From festivals to farmers markets, special events often form a huge part of the public perception of cities and towns. There are as many ways to plan out and manage these productions as there are variations of events themselves, but in most cases, city-sponsored events have the advantage of city resources. Below are a handful of examples from around the state.
Trailblazer Park, Travelers Rest
Boasting a view of the Blue Ridge Mountains and a connection to the Swamp Rabbit Trail, Trailblazer Park hosts a Music in the Park series and Movies in the Park series, as well as the Fall Bluegrass & Harvest Market. Events make use of the onsite amphitheater and permanent restrooms. Beth Sicignano of Tr Creatives works with the city to make these events possible.
Trailblazer Park is home to concerts, movies, festivals and the Travelers Rest Farmers Market.
Photo: City of Travelers Rest.
For concerts, Sicignano said that they stick to fairly local bands and tribute bands, with a vendor hired for sound design and lighting. The movies work in a similar way — the movie screening is licensed, and then a hired company handles the set up and break down of the significantly heavy screen. It also makes the call as to whether or not the screen can withstand wind gusts on a given night.
"We made a decision early on that we didn't have the staff [to manage the event]. I can't drag one of those [screens] around," she said.
City-hosted events in Travelers Rest, as in other places, are integrated into existing city services. Police help with security, public works helps with after-event trash removal. Local restaurants serve as food vendors while the Travelers Rest Artist Alliance handles beverage sales.
Sicignano also handles tracking down event sponsors, which she describes as a great way to build connections between local businesses and event goers.
"Usually in January, I have my sponsorship packet all ready to go," she said. "We have different levels of sponsorships, and we make them pretty affordable."
Icehouse Amphitheater, Lexington
Walker Brewer got his start in event production, he said, when he was a kid, "asking the sound guy at an event what all the buttons on the board did." That interest would lead to audio engineering for concerts and ultimately a career in production management. Then, in 2016, the Town of Lexington fulfilled its vision of opening a 900-seat amphitheater venue in its downtown area, and it hired Brewer as its downtown venue promoter.
Icehouse Amphitheater takes its name from an ice plant that operated at its site from 1928 – 2012. Photo: Town of Lexington.
The Icehouse Amphitheater books and promotes its own events — things like concerts and movies — but it also rents out the space for private promoters to handle events. Adding together both categories, Brewer said, the venue is averaging a little more than 50 events per year.
He said that event management at the venue has enjoyed the benefits of buy-in from across the Town of Lexington's leadership, working with the Police Department for security as well as Parks and Sanitation for cleanup.
The Icehouse does some ticketed events, with a private company hired for ticket collection and backstage security. Brewer said the venue has recorded two sold-out shows with Edwin McCain, a sold-out show with Sister Hazel, and two sold-out shows with Resurrection, a Journey tribute band.
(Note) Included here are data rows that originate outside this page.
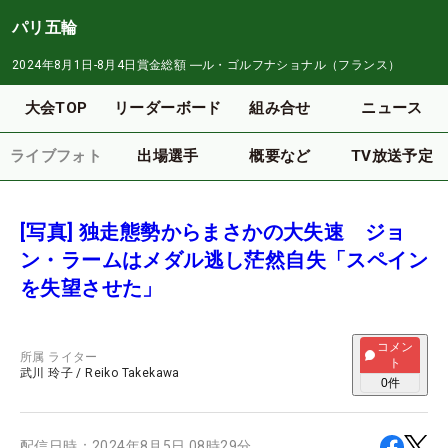
パリ五輪
2024年8月1日-8月4日
賞金総額
―
ル・ゴルフナショナル（フランス）
大会TOP
リーダーボード
組み合せ
ニュース
ライブフォト
出場選手
概要など
TV放送予定
[写真] 独走態勢からまさかの大失速 ジョ
ン・ラームはメダル逃し茫然自失「スペイン
を失望させた」
コメン
所属
ライター
ト
武川 玲子
/
Reiko Takekawa
0
件
配信日時：
2024年8月5日 08時29分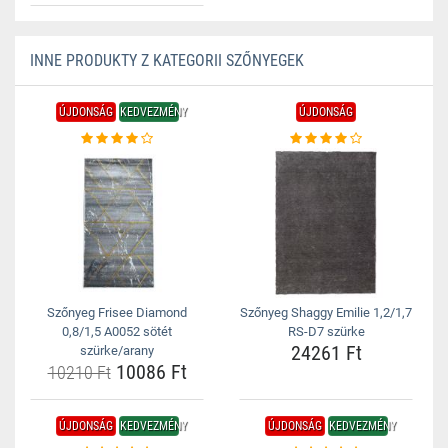
INNE PRODUKTY Z KATEGORII SZŐNYEGEK
ÚJDONSÁG
KEDVEZMÉNY
ÚJDONSÁG
Szőnyeg Frisee Diamond
Szőnyeg Shaggy Emilie 1,2/1,7
0,8/1,5 A0052 sötét
RS-D7 szürke
24261 Ft
szürke/arany
10086 Ft
10210 Ft
ÚJDONSÁG
KEDVEZMÉNY
ÚJDONSÁG
KEDVEZMÉNY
For cities and towns interested in creating a dedicated event venue space, he advised that they make sure their manager is ready.
"Make sure you have someone who is willing to take on the challenge, who is willing to work with it and make it happen. It doesn't necessarily have to be someone who knows the industry, but it has to be someone who wants to work," he said.
Soon, the Downtown Orangeburg Farmers Market will have a purpose-built pavilion as its permanent location. But for the first five years of its existence, the Famers Market has been a street event, like other events staged by the Downtown Orangeburg Revitalization Association that require careful planning and coordination. DORA averages nine to 10 events every year requiring street closures, according Candice Roberson, its executive director. These include street dances, car shows, the Food Truck & Craft Beer Festival, and "A Taste of the Market," a four-course farm-to-table dinner.
2019 marks the third year of the Downtown Orangeburg Revitalization's Taste of the Market event. Photo: City of Orangeburg.
Describing the process of street closures, Roberson said it begins with permitting. She then coordinates with city administration and department heads, providing a map showing planned barricade locations and discussing where and when the road closures will take place.
"Usually, two days before an event, we're walking the road with the key players, not just the department heads, but the actual supervisors that are going to be out there putting out the barricades," she said.
The process also considers affected business owners. DORA notifies businesses of street events at least 30 days in advance of the dates and times. A street dance that begins at 6 p.m. actually begins with a road closure starting at 3 p.m. to allow for the setup of things like food trucks or light-stringing. DORA also announces street closures on social media, typically with a map showing where the event is happening and where visitors can find parking.